Le bus arrive enfin. Mamie, que j'ai aidée à descendre sa *** de valise de 2 tonnes,  quinze minutes plus tot, ne me reconnait absolument pas, elle enfonce sans vergogne son coude dans mes cotes, marche sur mes pieds à peine protégés par les brides de mes jolies sandales et me pique la place ou j'allais m'installer avec un nain sur chaque genou, tout en me jetant un oeil noir et en hurlant afin que tous les passagers entendent bien que je suis la jeune femme la plus mal élevée qu'elle connaisse, une jeune femme sans coeur capable d'empécher une charmante vieille dame invalide de s'assoir dans le bus.

Après vingt minutes dans le bus, les pieds écrasés par des valises à roulettes, des sacs à dos, des valises sans roulettes et tout un tas d'autres objets non identifiés ( c'est fou les droles de bagages qu'on peut voir dans le 91 - bus qui relie Montparnasse, Austerlitz et gare de Lyon ), nous descendons sous les regards courroucés de trois vieilles chipies qui entretemps se sont liées d'amitié avec la vieille bique à la valise.

Nous traversons la rue et  je manque de me faire renverser par un cycliste en vélib ( je les avais oubliés pendant les vacances ceux-là) qui a grillé  le feu et réusssit au passage à aboyer "espèce de pétasse".

Nous montons tant bien que mal les quatre étages, ouvrons la porte d'entrée , jetons plus que nous déposons sacs et enfants et nous affalons dans notre canapé. Ce soir, nous ne mangerons rien, le frigo est vide et nous sommes trop fatigués pour faire un saut au Franprix.

Quel bonheur d'etre chez soi, dans la ville qu'on aime !Demain, le sourire aux lèvres, j'arpentrai les rues de mon quartier et me réapproprierai la ville. 

Bienvenue à Paris !

04.09.2007

C.V.

Prénom : Louise

Age : 34 ans

Situation familiale : mariée à Alex , 2 garcons : Franz 4 ans et Henri 20 mois.

Adresse : Paris 5ème arrondissement

Détails physiques :  1m72, 53 kg (oui, je sais, ca énerve) yeux marrons, cheveux longs chatain ( ATTENTION , ATTENTION : CECI N' EST PAS UNE ANNONCE MEETIC ! ).

Profession : je m'occupe de mes enfants à temps complet et j'affirme haut et fort que c'est un boulot à part entière. Il suffit de me voir à 21h30, l'air hagard, errant les bras ballants dans la maison pour se rendre compte de la dure journée que je viens de vivre.
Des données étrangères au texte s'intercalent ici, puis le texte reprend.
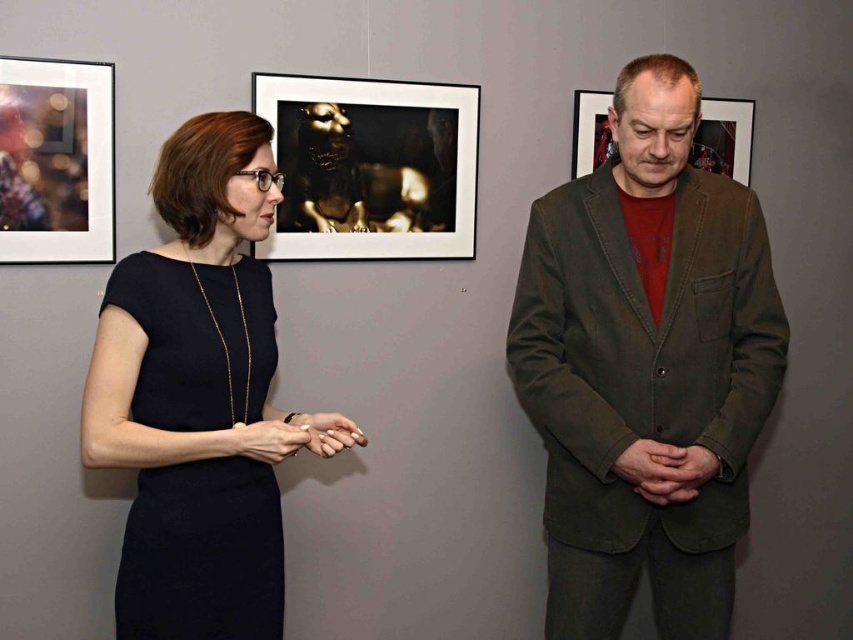
You are standing in the art gallery and want to take a photo of the metallic glass frame at upper left. Where should you position yourself to capture it in the best possible view?

The metallic glass frame at upper left is located at point (55, 161), so you should position yourself directly in front of that coordinate to capture it in the best possible view.

Consider the image. You are a painter who needs to place a new painting that is 2 meters wide between the metallic glass frame at upper left and the matte brown frame at center. Is there enough space?

The distance between the metallic glass frame at upper left and the matte brown frame at center is 1.87 meters, which is less than the 2 meters required for the new painting. Therefore, there is not enough space.

You are an art critic analyzing the spatial arrangement of the displayed items in the gallery. Based on the scene, which object is positioned behind the other between the metallic gold sculpture at upper center and the matte black hand at center?

The matte black hand at center is positioned behind the metallic gold sculpture at upper center.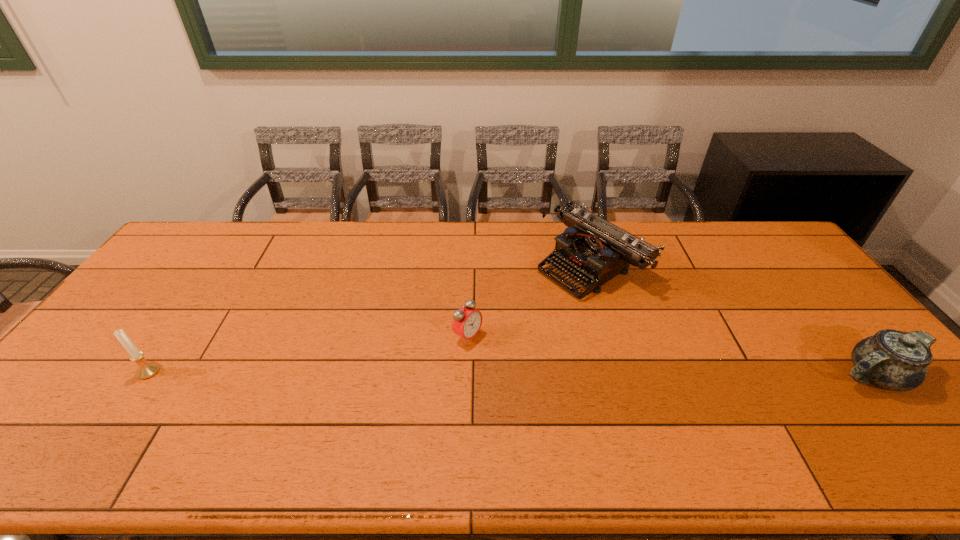
The image size is (960, 540). I want to click on vacant space at the far edge of the desktop, so click(370, 240).

Find the location of a particular element. free space at the near edge of the desktop is located at coordinates (409, 414).

Find the location of `free region at the left edge of the desktop`. free region at the left edge of the desktop is located at coordinates (190, 275).

Find the location of `vacant space at the right edge of the desktop`. vacant space at the right edge of the desktop is located at coordinates (832, 302).

In the image, there is a desktop. Find the location of `blank space at the far left corner`. blank space at the far left corner is located at coordinates (208, 225).

The width and height of the screenshot is (960, 540). In the image, there is a desktop. What are the coordinates of `vacant region at the near left corner` in the screenshot? It's located at (84, 426).

Locate an element on the screen. The height and width of the screenshot is (540, 960). vacant area that lies between the leftmost object and the chinaware is located at coordinates (x=512, y=373).

Where is `unoccupied area between the second farthest object and the rightmost object`? This screenshot has height=540, width=960. unoccupied area between the second farthest object and the rightmost object is located at coordinates point(671,356).

Identify the location of free spot between the second object from right to left and the rightmost object. This screenshot has width=960, height=540. (732, 320).

Locate an element on the screen. The image size is (960, 540). free spot between the farthest object and the shortest object is located at coordinates (529, 301).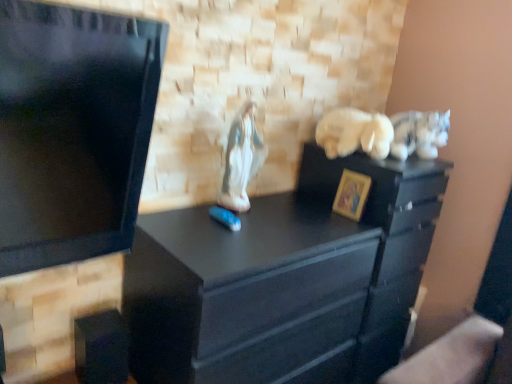
Question: Is gold painted wood picture frame at center right not near white plush bear at upper right, the 2th animal in the left-to-right sequence?

Choices:
 (A) no
 (B) yes

Answer: (A)

Question: Is gold painted wood picture frame at center right beside white plush bear at upper right, the 2th animal in the left-to-right sequence?

Choices:
 (A) no
 (B) yes

Answer: (A)

Question: From a real-world perspective, is gold painted wood picture frame at center right physically below white plush bear at upper right, the 2th animal in the left-to-right sequence?

Choices:
 (A) yes
 (B) no

Answer: (A)

Question: Is gold painted wood picture frame at center right behind white plush bear at upper right, the 2th animal in the left-to-right sequence?

Choices:
 (A) no
 (B) yes

Answer: (B)

Question: Does gold painted wood picture frame at center right have a greater width compared to white plush bear at upper right, the 2th animal in the left-to-right sequence?

Choices:
 (A) yes
 (B) no

Answer: (B)

Question: Does gold painted wood picture frame at center right have a lesser height compared to white plush bear at upper right, arranged as the 2th animal when viewed from the right?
Centres d'intéret et petits plaisirs, dans le désordre : promenades dans Paris, shopping, musées avec mes enfants, soirées entre amis, restaurants entre copines, gent masculine ( je suis mariée, je ne suis pas nonne ).

J' entends déjà les cris d'indignation des mères exemplaires et irréprochables : "Et vos enfants ? Ils ne vous intéressent pas vos enfants ? "

A ces mères possessives et castratrices, je réponds : mes enfants m'intéressent de 8h00 à 13h00 et de 16h00 à 20h00, ca suffit largement. Et comme je revendique mon imperfection en tant que mère, j' estime que j' ai le droit de me regarder le nombril pendant la sieste et à partir de 20h00, heure à laquelle j'incite fortement mon mari à s'intéresser également à mon nombril qui , je dois le dire, est tout à fait ravissant.